_Extract_
Start

In the event that the Company or a Subsidiary is obligated to purchase shares of Common Stock pursuant to any such tender offer or exchange offer, but the Company or such subsidiary is permanently prevented by applicable law from effecting any such purchases, or all such purchases are rescinded, then the Exercise Price and number of Warrant Shares issuable shall again be adjusted to be the Exercise Price and number of Warrant Shares issuable which would then be in effect if such tender offer or exchange offer had not been made. Except as set forth in the preceding sentence, if the application of this ‎ Section 3(e) to any tender offer or exchange offer would result in an increase in the Exercise Price or reduction in the number of Warrant Shares issuable, no adjustment shall be made for such tender offer or exchange offer under this ‎ Section 3(e) .

 

If this Section 3(e) applies to any event, Section 3(b) shall not apply.

 

(f)           Issuance of Additional Shares of Common Stock .

End

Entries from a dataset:
Start

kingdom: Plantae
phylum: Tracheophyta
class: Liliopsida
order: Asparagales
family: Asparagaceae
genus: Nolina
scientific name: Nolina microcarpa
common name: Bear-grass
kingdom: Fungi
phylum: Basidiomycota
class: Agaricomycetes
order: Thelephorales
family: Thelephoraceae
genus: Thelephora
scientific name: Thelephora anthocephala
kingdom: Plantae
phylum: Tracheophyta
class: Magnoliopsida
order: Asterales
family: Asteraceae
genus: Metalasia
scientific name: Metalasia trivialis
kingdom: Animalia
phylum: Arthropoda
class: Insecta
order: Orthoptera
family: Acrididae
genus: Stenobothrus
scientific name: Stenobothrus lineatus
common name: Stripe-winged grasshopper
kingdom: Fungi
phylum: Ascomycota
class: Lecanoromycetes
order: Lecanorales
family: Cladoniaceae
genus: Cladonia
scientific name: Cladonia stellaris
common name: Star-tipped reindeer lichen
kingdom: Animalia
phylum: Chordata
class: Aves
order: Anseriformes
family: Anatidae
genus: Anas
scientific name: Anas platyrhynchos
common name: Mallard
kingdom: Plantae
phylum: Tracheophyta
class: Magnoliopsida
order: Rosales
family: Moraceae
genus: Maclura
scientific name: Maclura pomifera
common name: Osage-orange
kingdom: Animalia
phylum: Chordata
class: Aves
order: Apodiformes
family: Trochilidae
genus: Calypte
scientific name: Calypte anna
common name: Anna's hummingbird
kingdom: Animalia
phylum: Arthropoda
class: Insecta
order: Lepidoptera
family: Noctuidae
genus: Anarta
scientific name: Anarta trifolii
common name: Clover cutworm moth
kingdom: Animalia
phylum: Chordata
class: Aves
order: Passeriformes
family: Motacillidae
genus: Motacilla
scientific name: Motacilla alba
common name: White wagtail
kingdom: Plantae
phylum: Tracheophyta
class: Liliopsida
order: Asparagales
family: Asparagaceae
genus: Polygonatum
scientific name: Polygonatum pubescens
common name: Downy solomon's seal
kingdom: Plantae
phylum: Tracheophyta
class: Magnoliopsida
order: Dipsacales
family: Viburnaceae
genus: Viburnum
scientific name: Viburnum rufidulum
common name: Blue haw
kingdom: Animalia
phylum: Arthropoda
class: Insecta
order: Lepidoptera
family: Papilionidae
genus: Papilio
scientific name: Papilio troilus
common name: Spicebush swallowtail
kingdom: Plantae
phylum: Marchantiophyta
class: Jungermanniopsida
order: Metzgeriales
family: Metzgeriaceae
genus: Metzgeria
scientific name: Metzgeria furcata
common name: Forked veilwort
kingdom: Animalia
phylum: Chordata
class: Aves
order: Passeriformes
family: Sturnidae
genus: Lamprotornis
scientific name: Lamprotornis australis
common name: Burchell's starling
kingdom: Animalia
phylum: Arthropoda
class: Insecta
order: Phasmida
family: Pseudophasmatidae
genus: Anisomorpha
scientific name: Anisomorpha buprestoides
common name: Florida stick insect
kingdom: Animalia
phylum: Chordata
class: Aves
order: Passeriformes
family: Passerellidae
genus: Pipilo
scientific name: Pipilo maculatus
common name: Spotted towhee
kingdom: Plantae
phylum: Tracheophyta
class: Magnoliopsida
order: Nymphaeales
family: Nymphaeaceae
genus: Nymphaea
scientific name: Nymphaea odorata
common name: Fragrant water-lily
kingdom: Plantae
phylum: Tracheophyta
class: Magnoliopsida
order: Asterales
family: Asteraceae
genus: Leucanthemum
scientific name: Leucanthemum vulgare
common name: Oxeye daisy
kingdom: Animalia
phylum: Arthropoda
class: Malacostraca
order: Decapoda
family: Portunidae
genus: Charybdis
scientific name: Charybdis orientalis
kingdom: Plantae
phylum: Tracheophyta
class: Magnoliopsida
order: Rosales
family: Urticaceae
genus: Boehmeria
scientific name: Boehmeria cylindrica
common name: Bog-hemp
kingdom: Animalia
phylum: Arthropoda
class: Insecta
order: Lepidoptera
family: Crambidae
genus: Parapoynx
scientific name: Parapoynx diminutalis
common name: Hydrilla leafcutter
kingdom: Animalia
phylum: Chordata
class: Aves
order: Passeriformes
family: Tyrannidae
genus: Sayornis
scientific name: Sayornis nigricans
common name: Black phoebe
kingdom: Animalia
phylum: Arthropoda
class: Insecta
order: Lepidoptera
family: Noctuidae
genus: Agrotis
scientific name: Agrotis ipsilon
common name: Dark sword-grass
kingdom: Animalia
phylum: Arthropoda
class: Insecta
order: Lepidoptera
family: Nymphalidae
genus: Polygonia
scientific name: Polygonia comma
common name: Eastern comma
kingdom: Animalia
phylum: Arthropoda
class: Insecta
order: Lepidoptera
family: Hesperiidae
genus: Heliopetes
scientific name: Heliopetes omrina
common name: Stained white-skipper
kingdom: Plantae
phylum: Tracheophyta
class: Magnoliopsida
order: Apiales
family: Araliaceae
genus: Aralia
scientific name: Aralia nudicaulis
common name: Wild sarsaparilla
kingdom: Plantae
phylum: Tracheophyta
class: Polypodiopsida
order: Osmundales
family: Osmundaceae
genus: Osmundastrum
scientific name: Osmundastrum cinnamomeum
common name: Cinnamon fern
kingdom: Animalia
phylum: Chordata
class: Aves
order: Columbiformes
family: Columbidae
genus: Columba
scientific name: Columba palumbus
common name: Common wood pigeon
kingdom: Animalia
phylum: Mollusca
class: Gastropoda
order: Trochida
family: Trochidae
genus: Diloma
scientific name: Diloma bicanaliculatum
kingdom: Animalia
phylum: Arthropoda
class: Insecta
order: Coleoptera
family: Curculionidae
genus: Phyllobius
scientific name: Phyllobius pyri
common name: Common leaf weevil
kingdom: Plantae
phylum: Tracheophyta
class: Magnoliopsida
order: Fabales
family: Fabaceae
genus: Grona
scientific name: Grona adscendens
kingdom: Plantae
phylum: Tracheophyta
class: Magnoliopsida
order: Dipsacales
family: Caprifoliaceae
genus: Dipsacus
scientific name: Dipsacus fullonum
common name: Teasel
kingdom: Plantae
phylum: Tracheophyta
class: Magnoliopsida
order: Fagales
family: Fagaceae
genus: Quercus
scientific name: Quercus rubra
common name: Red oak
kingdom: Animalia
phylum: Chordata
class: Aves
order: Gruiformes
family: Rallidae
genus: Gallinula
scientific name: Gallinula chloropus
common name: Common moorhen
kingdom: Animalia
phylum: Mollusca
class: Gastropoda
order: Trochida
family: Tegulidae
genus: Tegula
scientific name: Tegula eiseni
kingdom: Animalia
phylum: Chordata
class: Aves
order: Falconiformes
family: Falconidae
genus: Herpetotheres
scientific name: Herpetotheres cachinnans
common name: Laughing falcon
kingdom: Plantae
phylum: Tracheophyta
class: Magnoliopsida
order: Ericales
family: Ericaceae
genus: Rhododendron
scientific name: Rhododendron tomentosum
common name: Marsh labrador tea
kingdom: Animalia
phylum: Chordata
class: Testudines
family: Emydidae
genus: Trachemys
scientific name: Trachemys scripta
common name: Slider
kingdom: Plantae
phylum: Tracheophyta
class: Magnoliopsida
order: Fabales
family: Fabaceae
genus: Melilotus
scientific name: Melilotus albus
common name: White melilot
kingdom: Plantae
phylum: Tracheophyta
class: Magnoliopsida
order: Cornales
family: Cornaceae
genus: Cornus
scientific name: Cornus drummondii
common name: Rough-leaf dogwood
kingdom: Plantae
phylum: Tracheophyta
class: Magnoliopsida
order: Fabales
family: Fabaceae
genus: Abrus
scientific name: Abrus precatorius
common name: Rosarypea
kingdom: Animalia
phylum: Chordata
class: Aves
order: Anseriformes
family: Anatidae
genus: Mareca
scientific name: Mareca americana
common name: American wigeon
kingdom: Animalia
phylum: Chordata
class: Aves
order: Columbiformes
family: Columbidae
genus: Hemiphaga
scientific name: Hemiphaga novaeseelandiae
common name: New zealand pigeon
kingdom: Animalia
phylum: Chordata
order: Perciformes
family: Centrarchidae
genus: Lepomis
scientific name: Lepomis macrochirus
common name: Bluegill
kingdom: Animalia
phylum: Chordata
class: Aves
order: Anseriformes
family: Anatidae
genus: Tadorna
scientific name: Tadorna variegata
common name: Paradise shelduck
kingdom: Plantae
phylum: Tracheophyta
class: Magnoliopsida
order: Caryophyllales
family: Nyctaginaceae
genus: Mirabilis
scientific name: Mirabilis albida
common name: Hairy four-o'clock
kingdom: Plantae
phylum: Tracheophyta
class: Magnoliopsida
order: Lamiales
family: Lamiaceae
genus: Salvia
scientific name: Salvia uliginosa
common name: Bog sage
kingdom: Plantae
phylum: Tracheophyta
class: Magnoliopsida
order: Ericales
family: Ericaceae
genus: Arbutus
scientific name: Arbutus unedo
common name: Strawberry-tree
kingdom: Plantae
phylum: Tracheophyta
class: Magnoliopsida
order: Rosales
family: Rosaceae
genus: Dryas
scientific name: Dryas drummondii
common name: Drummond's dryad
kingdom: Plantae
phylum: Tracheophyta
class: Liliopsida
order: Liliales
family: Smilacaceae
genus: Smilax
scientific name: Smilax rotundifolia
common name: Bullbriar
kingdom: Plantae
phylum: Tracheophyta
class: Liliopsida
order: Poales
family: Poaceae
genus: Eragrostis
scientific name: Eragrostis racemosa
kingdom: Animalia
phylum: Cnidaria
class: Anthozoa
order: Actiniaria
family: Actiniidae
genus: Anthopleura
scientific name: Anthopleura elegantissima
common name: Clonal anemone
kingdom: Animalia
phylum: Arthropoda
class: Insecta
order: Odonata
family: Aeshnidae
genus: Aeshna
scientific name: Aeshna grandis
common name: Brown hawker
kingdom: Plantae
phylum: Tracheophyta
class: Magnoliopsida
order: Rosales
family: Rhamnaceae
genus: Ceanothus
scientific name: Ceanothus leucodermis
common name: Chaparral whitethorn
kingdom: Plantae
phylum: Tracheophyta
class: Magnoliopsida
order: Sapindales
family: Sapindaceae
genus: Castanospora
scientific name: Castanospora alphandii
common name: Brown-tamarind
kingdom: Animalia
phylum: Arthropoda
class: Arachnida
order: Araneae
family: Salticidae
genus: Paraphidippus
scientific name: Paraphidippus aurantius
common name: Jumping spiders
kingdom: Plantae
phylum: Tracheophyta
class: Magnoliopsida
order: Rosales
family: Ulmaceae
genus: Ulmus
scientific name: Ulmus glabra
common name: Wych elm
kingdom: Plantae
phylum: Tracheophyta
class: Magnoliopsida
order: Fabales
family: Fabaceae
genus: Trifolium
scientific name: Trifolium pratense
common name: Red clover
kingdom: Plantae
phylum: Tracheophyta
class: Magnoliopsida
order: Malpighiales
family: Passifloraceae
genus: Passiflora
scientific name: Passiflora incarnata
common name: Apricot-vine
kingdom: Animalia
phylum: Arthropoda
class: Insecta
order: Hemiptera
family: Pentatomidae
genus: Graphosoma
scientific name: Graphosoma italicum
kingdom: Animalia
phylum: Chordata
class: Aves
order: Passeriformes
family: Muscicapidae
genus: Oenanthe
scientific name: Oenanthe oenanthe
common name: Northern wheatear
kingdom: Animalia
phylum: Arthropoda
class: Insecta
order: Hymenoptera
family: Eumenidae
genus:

End

_Goals_
A: Using the contract excerpt, say whether each statement agrees with it. Answer yes or no for each, and quote the words from the excerpt that decide it.
(i) If the Company is permanently prevented by law from making the required purchases, the Exercise Price is readjusted to what it would be had the offer never been made.
(ii) Section 3(b) still applies to an event that Section 3(e) covers.
(iii) An adjustment is made under Section 3(e) even when it would raise the Exercise Price.
B: In the contract excerpt, what is the heading of subsection (f)?
C: Rewrite the paragraph of the contract excerpt that begins "In the event that the Company or a Subsidiary is obligated" as a short list that keeps its main facts.

_Worked answers_
A:
(i) Yes: "the Exercise Price and number of Warrant Shares issuable shall again be adjusted to be the Exercise Price and number of Warrant Shares issuable which would then be in effect if such tender offer or exchange offer had not been made"
(ii) No: "If this Section 3(e) applies to any event, Section 3(b) shall not apply."
(iii) No: "no adjustment shall be made for such tender offer or exchange offer"

B: Issuance of Additional Shares of Common Stock.

C:
- Suppose the Company or a Subsidiary must buy Common Stock under a tender offer or exchange offer. If the law permanently prevents those purchases, or all of them are rescinded, the Exercise Price and the number of Warrant Shares go back to what they would be had the offer never been made.
- Apart from that case, no adjustment is made under Section 3(e) for a tender offer or exchange offer if the adjustment would raise the Exercise Price or lower the number of Warrant Shares.